Sunday, June 22, 2014

The Informed Quiet

Swallows trail across the sky, ferns extends to the limits of each frond. I know blue. Lilac now reaches even beyond the first story. Side yard gutters left untended fill with chipmunks and husks of seed. The bark of any tree becomes you.

Afternoons sitting by the brook, reading Wittgenstein, grateful nobody asks what I think. A conversation is an event, and events have effects, usually measurable ones. Want eclipses need, as any contemplative knows. More and more there are no words. Honeysuckle bouquet all over us.

I take Sophia the old orchard and the secret cemetery, both several miles into the forest at the edge of town. Instruments of regret compose sorrowful songs to nobody's surprise. Because we don't talk going in, we surprise the bears who tumble over stone walls away from us. Hills rolling west into New York where I literally saw Jesus but didn't realize it until several months after. Join the triumph of the skies, indeed.

The ducks chatter as we refill waterers. Chickadees assume leadership positions, as I am still learning how to talk without speaking. Emily Dickinson's swimmers forever push the bounds of going under. My muffled cries against her throat, her arms holding me in place long after, and then the earned - the informed - quiet. Not getting anywhere is the only way to go.


  1. Hi Sean

    what do you think of Wittgenstien..?

    Yours gratefully


  2. Ha ha! That was brilliant, Richard.
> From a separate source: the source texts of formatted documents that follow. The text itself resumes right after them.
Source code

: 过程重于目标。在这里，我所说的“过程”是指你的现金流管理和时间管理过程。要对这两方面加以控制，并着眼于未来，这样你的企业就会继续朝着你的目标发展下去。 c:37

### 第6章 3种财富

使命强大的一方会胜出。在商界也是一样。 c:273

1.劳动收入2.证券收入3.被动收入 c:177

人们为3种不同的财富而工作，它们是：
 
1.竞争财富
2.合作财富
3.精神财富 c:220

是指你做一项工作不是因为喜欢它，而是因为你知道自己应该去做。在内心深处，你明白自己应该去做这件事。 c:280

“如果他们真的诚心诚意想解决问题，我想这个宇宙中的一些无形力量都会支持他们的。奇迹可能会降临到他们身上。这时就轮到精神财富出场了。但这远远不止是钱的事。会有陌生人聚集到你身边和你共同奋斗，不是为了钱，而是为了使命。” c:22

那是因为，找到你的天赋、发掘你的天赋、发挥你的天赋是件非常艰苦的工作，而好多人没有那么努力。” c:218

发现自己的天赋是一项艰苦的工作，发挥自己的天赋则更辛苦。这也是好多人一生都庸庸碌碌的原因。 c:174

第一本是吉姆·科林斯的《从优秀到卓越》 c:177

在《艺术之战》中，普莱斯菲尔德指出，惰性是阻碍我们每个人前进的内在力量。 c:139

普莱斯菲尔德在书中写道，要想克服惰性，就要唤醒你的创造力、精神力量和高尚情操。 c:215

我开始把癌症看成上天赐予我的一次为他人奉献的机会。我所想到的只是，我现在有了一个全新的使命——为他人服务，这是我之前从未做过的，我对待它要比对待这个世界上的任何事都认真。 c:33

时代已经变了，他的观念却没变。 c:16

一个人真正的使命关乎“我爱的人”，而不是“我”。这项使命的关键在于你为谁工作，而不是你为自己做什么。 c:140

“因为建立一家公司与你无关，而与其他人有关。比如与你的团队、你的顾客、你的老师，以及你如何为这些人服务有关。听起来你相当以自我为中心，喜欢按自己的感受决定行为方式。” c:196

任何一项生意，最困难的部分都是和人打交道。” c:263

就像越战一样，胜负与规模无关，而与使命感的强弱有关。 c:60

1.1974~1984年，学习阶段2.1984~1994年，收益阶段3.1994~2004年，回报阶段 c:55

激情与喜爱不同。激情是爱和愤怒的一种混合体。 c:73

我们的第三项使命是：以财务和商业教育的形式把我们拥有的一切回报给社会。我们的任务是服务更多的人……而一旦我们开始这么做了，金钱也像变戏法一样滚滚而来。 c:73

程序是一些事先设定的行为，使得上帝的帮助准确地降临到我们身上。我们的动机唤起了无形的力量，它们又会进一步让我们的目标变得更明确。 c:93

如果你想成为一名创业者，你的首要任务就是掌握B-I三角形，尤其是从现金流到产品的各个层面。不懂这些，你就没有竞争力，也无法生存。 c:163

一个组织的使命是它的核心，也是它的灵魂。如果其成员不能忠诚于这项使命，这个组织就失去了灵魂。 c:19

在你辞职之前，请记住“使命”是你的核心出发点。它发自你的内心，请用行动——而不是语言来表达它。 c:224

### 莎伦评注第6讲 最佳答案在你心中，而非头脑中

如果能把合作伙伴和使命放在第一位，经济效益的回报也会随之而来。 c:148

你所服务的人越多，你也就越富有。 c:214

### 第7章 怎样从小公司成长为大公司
I read this at 4 a.m. and gave a great whoop of laughter which was possibly inappropriate given the hour and the small house in which we live but still . . .
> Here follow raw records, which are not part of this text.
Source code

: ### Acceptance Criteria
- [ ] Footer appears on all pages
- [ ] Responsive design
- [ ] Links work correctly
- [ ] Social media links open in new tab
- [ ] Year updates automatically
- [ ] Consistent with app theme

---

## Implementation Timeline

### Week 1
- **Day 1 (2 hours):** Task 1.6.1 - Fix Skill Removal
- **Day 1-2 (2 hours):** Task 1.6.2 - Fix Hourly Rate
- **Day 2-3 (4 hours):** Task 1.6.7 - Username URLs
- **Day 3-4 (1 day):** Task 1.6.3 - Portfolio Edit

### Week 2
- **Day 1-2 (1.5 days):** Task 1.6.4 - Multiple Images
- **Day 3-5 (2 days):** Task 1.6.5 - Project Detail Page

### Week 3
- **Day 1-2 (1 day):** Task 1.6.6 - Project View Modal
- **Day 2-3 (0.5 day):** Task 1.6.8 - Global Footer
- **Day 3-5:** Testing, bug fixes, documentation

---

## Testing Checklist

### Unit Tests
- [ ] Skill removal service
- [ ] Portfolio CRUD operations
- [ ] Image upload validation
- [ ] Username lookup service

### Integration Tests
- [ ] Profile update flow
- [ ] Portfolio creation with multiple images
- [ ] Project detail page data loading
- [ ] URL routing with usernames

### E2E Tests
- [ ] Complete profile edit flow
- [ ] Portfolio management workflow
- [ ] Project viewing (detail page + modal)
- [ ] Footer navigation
    I love reading Wittgenstein but have a hard time understanding Wittgenstein and - unusual for me - a hard time faking understanding of Wittgenstein, hence the hope that nobody ever asks "what do you think of Wittgenstein . . .

    Thank you!

  3. P.S. I started trying to read him because a lot of poets to whom I give serious sustained attention - notably Ron Silliman - were so clearly influenced by him. I think his ideas around "meaning as use" and "don't think but look" are pretty helpful. I almost always come away from him more curious and open, and that's good, but I also am not sure I am getting him at any level resembling the ones where he wrote . . . I can usually hold my own with big brains (unless they're talking mathematics) but Wittgenstein is pretty hard to hold in that way, which doesn't diminish my interest in him, or my gratefulness, but again, I don't do much more than flounder in his presence . . .

  4. Thanks Sean...
    My aikido teacher is a big fan of Wittgenstien.
    Aikido and Wittgenstien are apparently quite compatible. I struggled with Wittgenstien and persevere with aikido.

    Perseverance I feel, is perhaps necessary for ACIM students as it is for any study.

    I will go back and read him again. I always meant to ask Ken Wapnick what his take on Wittgenstien was. Too late.

    Thanks for your sustained blog. Very, very helpful for me and my journey through the Course.

    best wishes - may God bless your wallet.